Attempts to reach Mrs. Edmonds weren’t successful, and her lawyer, Joan Secofsky, wasn’t immediately available.

“We are pleased to have this matter resolved,'”said Citigroup spokeswoman Danielle Romero-Apsilos. “The firm took immediate action when the matter was discovered and we have since strengthened our internal controls.”

According to the NYSE documents, Mrs. Edmonds traded in gold and silver bullion and coins such as American Eagles, Canadian Maple Leafs, Chinese Pandas and South African Krugerrands. In January 2002, she started exceeding her $5 million overnight trading limit by concealing transactions and mispricing gold and silver positions.

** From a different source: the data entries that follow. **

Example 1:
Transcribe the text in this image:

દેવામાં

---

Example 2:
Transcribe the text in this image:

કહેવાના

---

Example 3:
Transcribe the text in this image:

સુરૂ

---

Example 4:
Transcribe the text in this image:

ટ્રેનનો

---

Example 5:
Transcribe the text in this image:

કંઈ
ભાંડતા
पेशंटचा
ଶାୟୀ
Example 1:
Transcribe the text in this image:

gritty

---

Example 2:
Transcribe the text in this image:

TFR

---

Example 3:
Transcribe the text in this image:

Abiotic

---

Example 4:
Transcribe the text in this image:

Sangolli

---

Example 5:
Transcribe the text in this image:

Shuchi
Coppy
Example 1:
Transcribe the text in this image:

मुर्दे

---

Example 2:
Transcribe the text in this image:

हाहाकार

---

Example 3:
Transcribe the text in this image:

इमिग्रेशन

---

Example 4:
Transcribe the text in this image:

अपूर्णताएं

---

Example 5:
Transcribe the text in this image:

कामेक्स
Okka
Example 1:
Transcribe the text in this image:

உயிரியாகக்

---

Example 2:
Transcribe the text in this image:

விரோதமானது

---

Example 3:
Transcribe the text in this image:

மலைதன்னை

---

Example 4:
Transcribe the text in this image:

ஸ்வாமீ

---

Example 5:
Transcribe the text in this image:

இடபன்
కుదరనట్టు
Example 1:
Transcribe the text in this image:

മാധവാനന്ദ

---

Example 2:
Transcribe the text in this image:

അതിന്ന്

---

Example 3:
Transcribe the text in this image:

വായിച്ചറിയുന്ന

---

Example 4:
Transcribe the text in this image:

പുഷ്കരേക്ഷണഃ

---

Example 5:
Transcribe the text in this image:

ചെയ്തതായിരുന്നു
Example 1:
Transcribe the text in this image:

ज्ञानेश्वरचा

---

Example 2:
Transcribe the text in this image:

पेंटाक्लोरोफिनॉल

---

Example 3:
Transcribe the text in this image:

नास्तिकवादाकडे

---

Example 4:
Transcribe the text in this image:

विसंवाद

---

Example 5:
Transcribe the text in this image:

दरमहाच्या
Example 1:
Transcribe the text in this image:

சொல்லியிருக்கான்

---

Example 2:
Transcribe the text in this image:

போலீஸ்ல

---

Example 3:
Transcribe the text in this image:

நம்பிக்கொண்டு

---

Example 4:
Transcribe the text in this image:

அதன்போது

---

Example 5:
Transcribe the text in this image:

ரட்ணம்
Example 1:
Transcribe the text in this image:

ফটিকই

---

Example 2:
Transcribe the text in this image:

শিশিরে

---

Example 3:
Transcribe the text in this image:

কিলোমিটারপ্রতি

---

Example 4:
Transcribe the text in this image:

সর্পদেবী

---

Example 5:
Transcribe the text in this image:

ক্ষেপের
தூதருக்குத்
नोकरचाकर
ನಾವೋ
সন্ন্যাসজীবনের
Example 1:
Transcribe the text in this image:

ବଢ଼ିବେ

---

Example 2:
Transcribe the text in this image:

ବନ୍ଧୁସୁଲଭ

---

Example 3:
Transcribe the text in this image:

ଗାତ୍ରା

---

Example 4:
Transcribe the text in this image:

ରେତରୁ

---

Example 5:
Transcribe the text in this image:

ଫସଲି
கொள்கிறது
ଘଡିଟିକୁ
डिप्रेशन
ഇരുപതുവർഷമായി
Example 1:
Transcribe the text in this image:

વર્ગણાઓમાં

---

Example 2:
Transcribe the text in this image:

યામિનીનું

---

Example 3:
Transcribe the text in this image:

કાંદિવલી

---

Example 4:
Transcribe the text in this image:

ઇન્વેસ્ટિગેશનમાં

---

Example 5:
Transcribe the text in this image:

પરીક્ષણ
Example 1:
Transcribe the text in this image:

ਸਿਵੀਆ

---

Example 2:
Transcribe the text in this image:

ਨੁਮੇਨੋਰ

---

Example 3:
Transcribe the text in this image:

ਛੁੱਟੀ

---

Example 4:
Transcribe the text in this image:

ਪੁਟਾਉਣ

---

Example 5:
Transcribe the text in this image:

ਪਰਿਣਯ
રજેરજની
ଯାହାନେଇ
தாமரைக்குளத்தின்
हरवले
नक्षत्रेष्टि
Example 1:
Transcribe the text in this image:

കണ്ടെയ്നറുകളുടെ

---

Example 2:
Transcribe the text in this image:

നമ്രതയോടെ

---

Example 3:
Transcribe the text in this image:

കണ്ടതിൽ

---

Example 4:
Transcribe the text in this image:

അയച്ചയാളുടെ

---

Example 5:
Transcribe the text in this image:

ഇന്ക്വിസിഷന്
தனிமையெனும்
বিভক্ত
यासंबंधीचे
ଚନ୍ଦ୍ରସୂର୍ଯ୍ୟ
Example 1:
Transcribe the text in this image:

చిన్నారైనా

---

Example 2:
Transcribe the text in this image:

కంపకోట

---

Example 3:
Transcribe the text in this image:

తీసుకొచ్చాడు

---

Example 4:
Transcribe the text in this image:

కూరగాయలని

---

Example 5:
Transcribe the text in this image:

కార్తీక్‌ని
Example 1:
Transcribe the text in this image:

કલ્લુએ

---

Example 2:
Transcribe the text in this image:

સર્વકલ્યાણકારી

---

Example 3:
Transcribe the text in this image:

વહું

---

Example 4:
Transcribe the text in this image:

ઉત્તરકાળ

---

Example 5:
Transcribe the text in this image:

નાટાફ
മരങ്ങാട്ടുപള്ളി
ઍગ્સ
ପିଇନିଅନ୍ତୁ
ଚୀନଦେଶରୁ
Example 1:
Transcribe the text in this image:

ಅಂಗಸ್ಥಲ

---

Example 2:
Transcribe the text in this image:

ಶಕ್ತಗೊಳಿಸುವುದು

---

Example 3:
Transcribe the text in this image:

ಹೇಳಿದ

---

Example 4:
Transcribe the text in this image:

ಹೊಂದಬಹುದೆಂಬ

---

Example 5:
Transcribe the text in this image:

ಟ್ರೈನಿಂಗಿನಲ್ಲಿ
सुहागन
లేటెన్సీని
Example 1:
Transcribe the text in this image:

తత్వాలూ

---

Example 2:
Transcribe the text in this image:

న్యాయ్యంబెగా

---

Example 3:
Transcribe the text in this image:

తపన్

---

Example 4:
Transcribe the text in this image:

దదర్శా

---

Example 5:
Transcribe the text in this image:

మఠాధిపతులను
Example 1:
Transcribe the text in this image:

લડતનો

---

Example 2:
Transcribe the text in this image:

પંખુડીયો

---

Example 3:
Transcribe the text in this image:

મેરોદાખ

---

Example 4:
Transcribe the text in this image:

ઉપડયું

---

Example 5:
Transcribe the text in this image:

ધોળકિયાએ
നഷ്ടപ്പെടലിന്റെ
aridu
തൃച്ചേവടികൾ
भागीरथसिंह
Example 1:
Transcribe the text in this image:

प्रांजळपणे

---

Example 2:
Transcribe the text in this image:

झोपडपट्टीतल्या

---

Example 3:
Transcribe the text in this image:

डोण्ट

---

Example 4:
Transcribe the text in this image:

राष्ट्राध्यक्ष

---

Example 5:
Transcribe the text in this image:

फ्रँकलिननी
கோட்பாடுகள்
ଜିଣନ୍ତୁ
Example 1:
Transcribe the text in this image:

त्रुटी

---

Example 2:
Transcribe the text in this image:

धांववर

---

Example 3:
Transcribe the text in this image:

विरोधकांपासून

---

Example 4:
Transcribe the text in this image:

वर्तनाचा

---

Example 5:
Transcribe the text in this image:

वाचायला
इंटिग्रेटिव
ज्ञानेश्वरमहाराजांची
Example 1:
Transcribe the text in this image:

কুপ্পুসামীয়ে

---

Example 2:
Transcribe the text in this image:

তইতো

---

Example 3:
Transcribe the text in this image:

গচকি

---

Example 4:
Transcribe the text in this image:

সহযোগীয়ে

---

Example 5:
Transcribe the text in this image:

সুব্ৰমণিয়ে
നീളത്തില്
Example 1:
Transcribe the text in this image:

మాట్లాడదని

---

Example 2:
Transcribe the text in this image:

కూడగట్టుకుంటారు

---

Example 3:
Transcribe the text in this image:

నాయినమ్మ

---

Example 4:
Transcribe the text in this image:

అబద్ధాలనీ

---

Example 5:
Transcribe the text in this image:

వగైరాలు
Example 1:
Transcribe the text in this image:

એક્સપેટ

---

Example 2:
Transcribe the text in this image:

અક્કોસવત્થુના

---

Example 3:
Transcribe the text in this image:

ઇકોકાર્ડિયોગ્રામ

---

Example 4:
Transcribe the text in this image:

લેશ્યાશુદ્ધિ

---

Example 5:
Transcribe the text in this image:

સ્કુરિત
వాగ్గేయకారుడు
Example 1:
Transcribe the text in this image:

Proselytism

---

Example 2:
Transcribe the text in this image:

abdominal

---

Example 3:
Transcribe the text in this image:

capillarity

By the time she was fired, her trades obliged Citigroup to deliver about 903,300 ounces of gold and 4.3 million ounces of silver.

“As a result of Edmonds’s misconduct, the firm incurred about $20 million in trading losses,”NYSE regulators said in a separate May 30 decision.

Mrs. Edmonds traded on behalf of retail and small institutional customers as well as for Citigroup.The hearing board said her trades on behalf of those customers used “fair and accurate prices” and none suffered “quantifiable” harm.

Citigroup failed to notify customers it overstated the value of some precious-metals trading accounts after discovering the mistake in January 2003, the NYSE hearing board said.The firm instead corrected the accounts in the following month’s statements, according to the NYSE.

Citigroup’s shares rose 39 cents, or 1%, to $49.38 at 1:50 p.m. in New York Stock Exchange composite trading. They have gained 1.8% this year.